__Problems and tasks__.
[A] Decide whether each statement below agrees with the Elizabethtown summary that follows. Answer yes or no for each and quote the deciding words from the summary. (i) The film was distributed by Paramount Pictures. (ii) Drew's father died while visiting Oregon. (iii) The film premiered at the Venice Film Festival.
[B] Retype the Elizabethtown summary below, starting with "The film was" and going on through "finished at Mercury.".
[C] According to the Elizabethtown summary below, what company does Drew Baylor design shoes for?
──────── Source text
Elizabethtown is a 2005 American romantic tragicomedy film written and directed by Cameron Crowe and distributed by Paramount Pictures. Its story follows a young shoe designer, Drew Baylor, who is fired from his job after costing his company an industry record of nearly one billion dollars. On the verge of suicide, Drew receives a call from his sister telling him that their father has died while visiting their former hometown of Elizabethtown, Kentucky. Deciding to postpone his suicide and bring their father's body back to Oregon, he then becomes involved in an unexpected romance with Claire Colburn, who he meets near the start of his journey. Elizabethtown stars Orlando Bloom, Kirsten Dunst, Alec Baldwin, and Susan Sarandon.

The film was produced by Cruise/Wagner Productions and Vinyl Films. It premiered September 4, 2005, at the 2005 Venice Film Festival and was released worldwide on October 14, 2005. It grossed $10.6 million in its opening weekend and $52.2 million worldwide, against a budget of $45 million. It received generally negative reviews from critics.

Plot
Drew Baylor is a shoe designer for Mercury, a global sportswear company. When his latest shoe, meant to be his great life accomplishment, is found to have a flaw, it costs the company $972 million, and Drew is shamed by his boss, Phil, before he is asked to speak to the press—his future unknown and likely finished at Mercury.
────────────────
──────── Supplied material
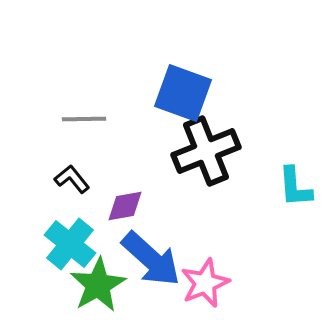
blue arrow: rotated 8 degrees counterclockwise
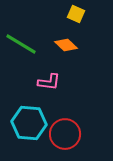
────────────────
__Per-task outputs__.
[A]
(i) Yes: "distributed by Paramount Pictures"
(ii) No: "their father has died while visiting their former hometown of Elizabethtown, Kentucky"
(iii) Yes: "It premiered September 4, 2005, at the 2005 Venice Film Festival"

[B]
The film was produced by Cruise/Wagner Productions and Vinyl Films. It premiered September 4, 2005, at the 2005 Venice Film Festival and was released worldwide on October 14, 2005. It grossed $10.6 million in its opening weekend and $52.2 million worldwide, against a budget of $45 million. It received generally negative reviews from critics.

Plot
Drew Baylor is a shoe designer for Mercury, a global sportswear company. When his latest shoe, meant to be his great life accomplishment, is found to have a flaw, it costs the company $972 million, and Drew is shamed by his boss, Phil, before he is asked to speak to the press—his future unknown and likely finished at Mercury.

[C] Mercury, a global sportswear company.